Julie Reardon

Personal information
- Full name: Julie Frances Reardon
- Nationality: Australian
- Born: 6 June 1958 (age 68)

Sport
- Sport: judo

= Julie Reardon =

Australian judoka (born 1958)

Julie Frances Reardon (born 6 June 1958) is an Australian judoka.

She won bronze medals in the under-48kg ("extra-lightweight") category at the 1984 World Judo Championships in Vienna, the 1988 Summer Olympics held in Seoul (where women's judo was a demonstration sport), and the 1990 Commonwealth Games in Auckland. She placed 7th in the 1986 World Judo Championships in Maastricht and also competed in the 1991 World Judo Championships in Barcelona.

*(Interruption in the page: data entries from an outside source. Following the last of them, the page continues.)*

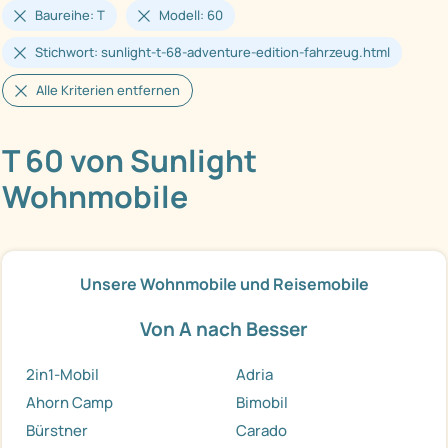
Baureihe: T
Modell: 60
Stichwort: sunlight-t-68-adventure-edition-fahrzeug.html
Alle Kriterien entfernen
T 60 von Sunlight
Wohnmobile
Unsere Wohnmobile und Reisemobile
Von A nach Besser
2in1-Mobil
Adria
Ahorn Camp
Bimobil
Bürstner
Carado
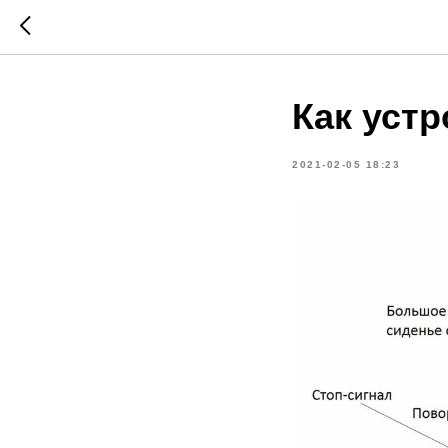
Как уст
2021-02-05 18:23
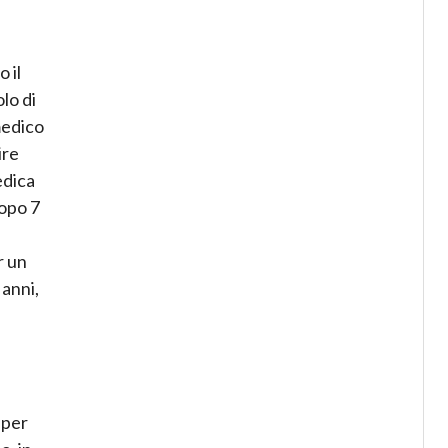
 il
lo di
medico
ire
edica
dopo 7
r un
 anni,
 per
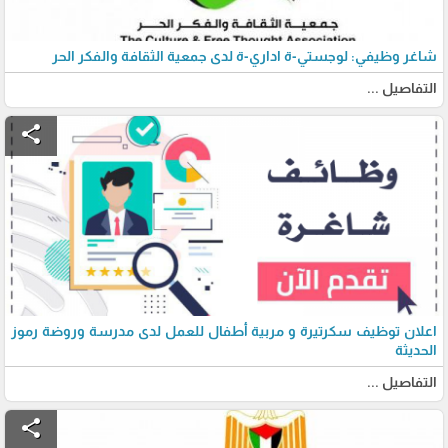
شاغر وظيفي: لوجستي-ة اداري-ة لدى جمعية الثقافة والفكر الحر
التفاصيل ...
share
اعلان توظيف سكرتيرة و مربية أطفال للعمل لدى مدرسة وروضة رموز
الحديثة
التفاصيل ...
share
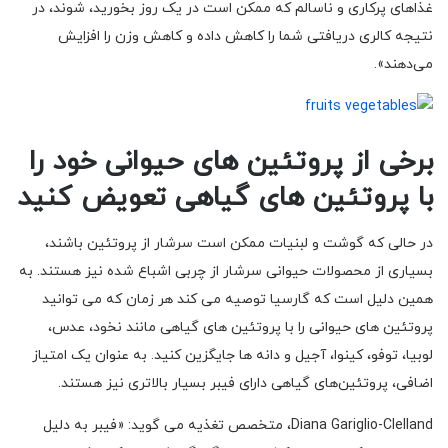
غذاهای پرکاری و ناسالم که ممکن است در یک روز بخورید، شوند، در
نتیجه کالری دریافتی شما را کاهش داده و کاهش وزن را افزایش
می‌دهند».
برخی از پروتئین های حیوانی خود را
با پروتئین های گیاهی تعویض کنید
در حالی که گوشت و لبنیات ممکن است سرشار از پروتئین باشند،
بسیاری از محصولات حیوانی سرشار از چربی اشباع شده نیز هستند. به
همین دلیل است که گارسیا توصیه می کند هر زمان که می توانید
پروتئین های حیوانی را با پروتئین های گیاهی مانند نخود، عدس،
لوبیا، توفو، کینوا، آجیل و دانه ها جایگزین کنید. به عنوان یک امتیاز
اضافی، پروتئین‌های گیاهی دارای فیبر بسیار بالاتری نیز هستند.
Diana Gariglio-Clelland، متخصص تغذیه می گوید: «فیبر به دلیل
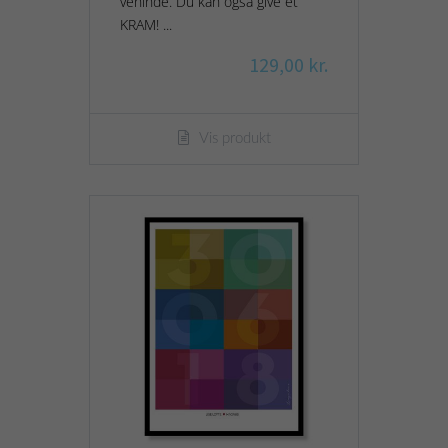
veninde. Du kan også give et
KRAM! ...
129,00 kr.
Vis produkt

Reardon's sister, Suzanne Williams gained a gold medal in the under-56kg at the 1988 Olympics where Reardon gained bronze.

Reardon was the Australian national judo champion in the under-48kg class in eleven consecutive competitions, from 1982 to 1992.

As of December 2025 a list of "The Top Ranked Female Judo Athletes of All-Time" places Reardon at rank 365. She is listed on Judo Australia's Champions Award Honour Roll, showing her first senior national championship as 1972, and is a life member of Judo New South Wales.